Land available for agriculture, on the other hand, is shrinking. KV Thomas, minister of state for agriculture, informed the Rajya Sabha last week that his ministry’s data shows a marginal decrease in cultivable land. “As per available estimates, the extent of cultivable land has marginally decreased from 182.88 million hectares of 2004-05 to 182.71 million hectares in 2006-07, mainly due to an increase in area under non-agricultural uses such as urbanisation, roads, industries and housing.” Like his boss Pawar, Thomas too was quick to add that it is actually the states that need to do their bit here. “The onus for ensuring that land is not diverted to non-agricultural use lies with the states. As per the Seventh Schedule of the Constitution of India, ‘land’ falls under the purview of state governments,” he said.

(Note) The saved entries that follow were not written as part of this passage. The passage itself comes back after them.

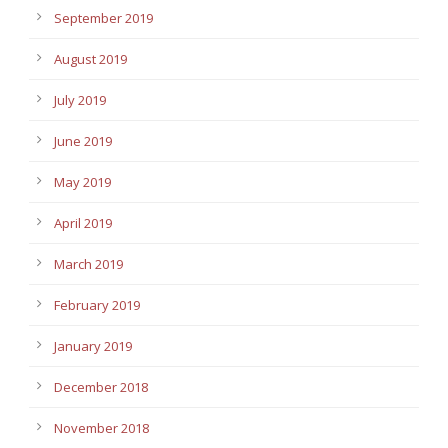
September 2019
August 2019
July 2019
June 2019
May 2019
April 2019
March 2019
February 2019
January 2019
December 2018
November 2018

“Since 1980, the area of land available for agriculture has remained the same,” says a senior official of the Indian Council for Agricultural Research (ICAR). By its estimates, about 50 million hectares of wasteland can be treated and made cultivable. Abhijit Sen, however, says that the cost of treating wasteland is very high at the moment and that will happen once food prices reach a level that necessitate such conversion. But even on cultivable land, soil fatigue and quality are major concerns. By ICAR figures, 45 million tonnes of nutrients will be needed over the next 15 years if yields have to be raised and in some cases even sustained. Carbon content in the Green Revolution, high-productivity belt of Punjab, Haryana and Western Uttar Pradesh has gone down from 0.5 per cent in the 1940s to less than half. Land under pulse cultivation needs to be treated urgently, adds Professor Swaminathan. India is the world’s biggest producer of pulses, but also the largest importer because our production average is 638 kg per hectare, whereas bounteous countries like Canada deliver nearly three times as much (1,800 kg) per hectare.

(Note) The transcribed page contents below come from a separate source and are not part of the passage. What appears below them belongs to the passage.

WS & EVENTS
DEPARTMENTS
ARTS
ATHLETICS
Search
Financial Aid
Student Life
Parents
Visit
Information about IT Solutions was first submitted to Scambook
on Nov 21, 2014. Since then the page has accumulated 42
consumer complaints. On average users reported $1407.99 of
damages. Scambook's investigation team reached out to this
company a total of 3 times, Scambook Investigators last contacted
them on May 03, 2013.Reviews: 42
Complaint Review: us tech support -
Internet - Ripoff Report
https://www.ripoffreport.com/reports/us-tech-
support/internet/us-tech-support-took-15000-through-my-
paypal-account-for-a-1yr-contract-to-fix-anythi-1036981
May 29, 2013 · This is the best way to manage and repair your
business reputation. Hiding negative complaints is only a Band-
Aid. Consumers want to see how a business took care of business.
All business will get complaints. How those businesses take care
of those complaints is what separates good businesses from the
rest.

Worldwide, the diversion of foodgrain for ethanol and animal feed is also restricting the availability of food for human consumption. The Organisation for Economic Cooperation and Development’s OECD-FAO Agricultural Outlook for 2009- 18, says: ‘Livestock populations are growing and with higher incomes, and particularly in populous countries such as India and China, meat consumption will increase in the future. Therefore, pasture land will remain in high demand and may further limit crop expansion.’ The boom in biofuel demand too will limit the amount of land available for food production, it warns. As consumers in rich countries and well-off ones here raise their demand for meat, more foodgrain will end up in troughs as animal feed. And it takes 700 gm of grain to produce 100 gm of meat.

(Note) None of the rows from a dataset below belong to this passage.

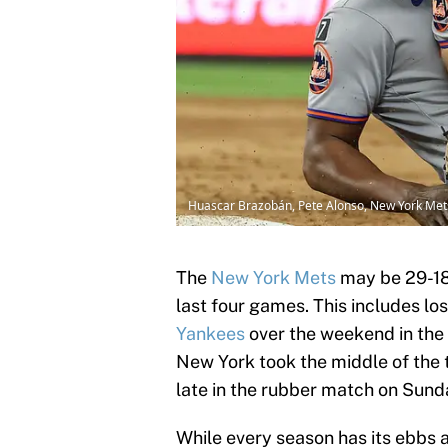
Huascar Brazobán, Pete Alonso, New York Met
The
New York Mets
may be 29-18 
last four games. This includes los
Yankees
over the weekend in the f
New York took the middle of the
late in the rubber match on Sund
While every season has its ebbs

The report adds that water withdrawals are projected to increase ‘at a much higher pace’ in emerging countries relative to OECD countries, and for non-agricultural compared to agricultural uses. ‘Global demand for food and non-food agricultural products will continue to increase…This will chiefly be driven by developing countries, but agricultural production in many of these countries will be much more constrained by pressures on the natural resource base, including land and water, notably in China and India,’ it notes.
After 2004, public investment in agriculture has nearly doubled, says Sen, some of which “should start yielding results as early as two years from now”. Not coming from a politician, that’s reassurance. After all, ‘too little food’ is a big part of the agflation problem, ‘too much cash’ chasing it being the other.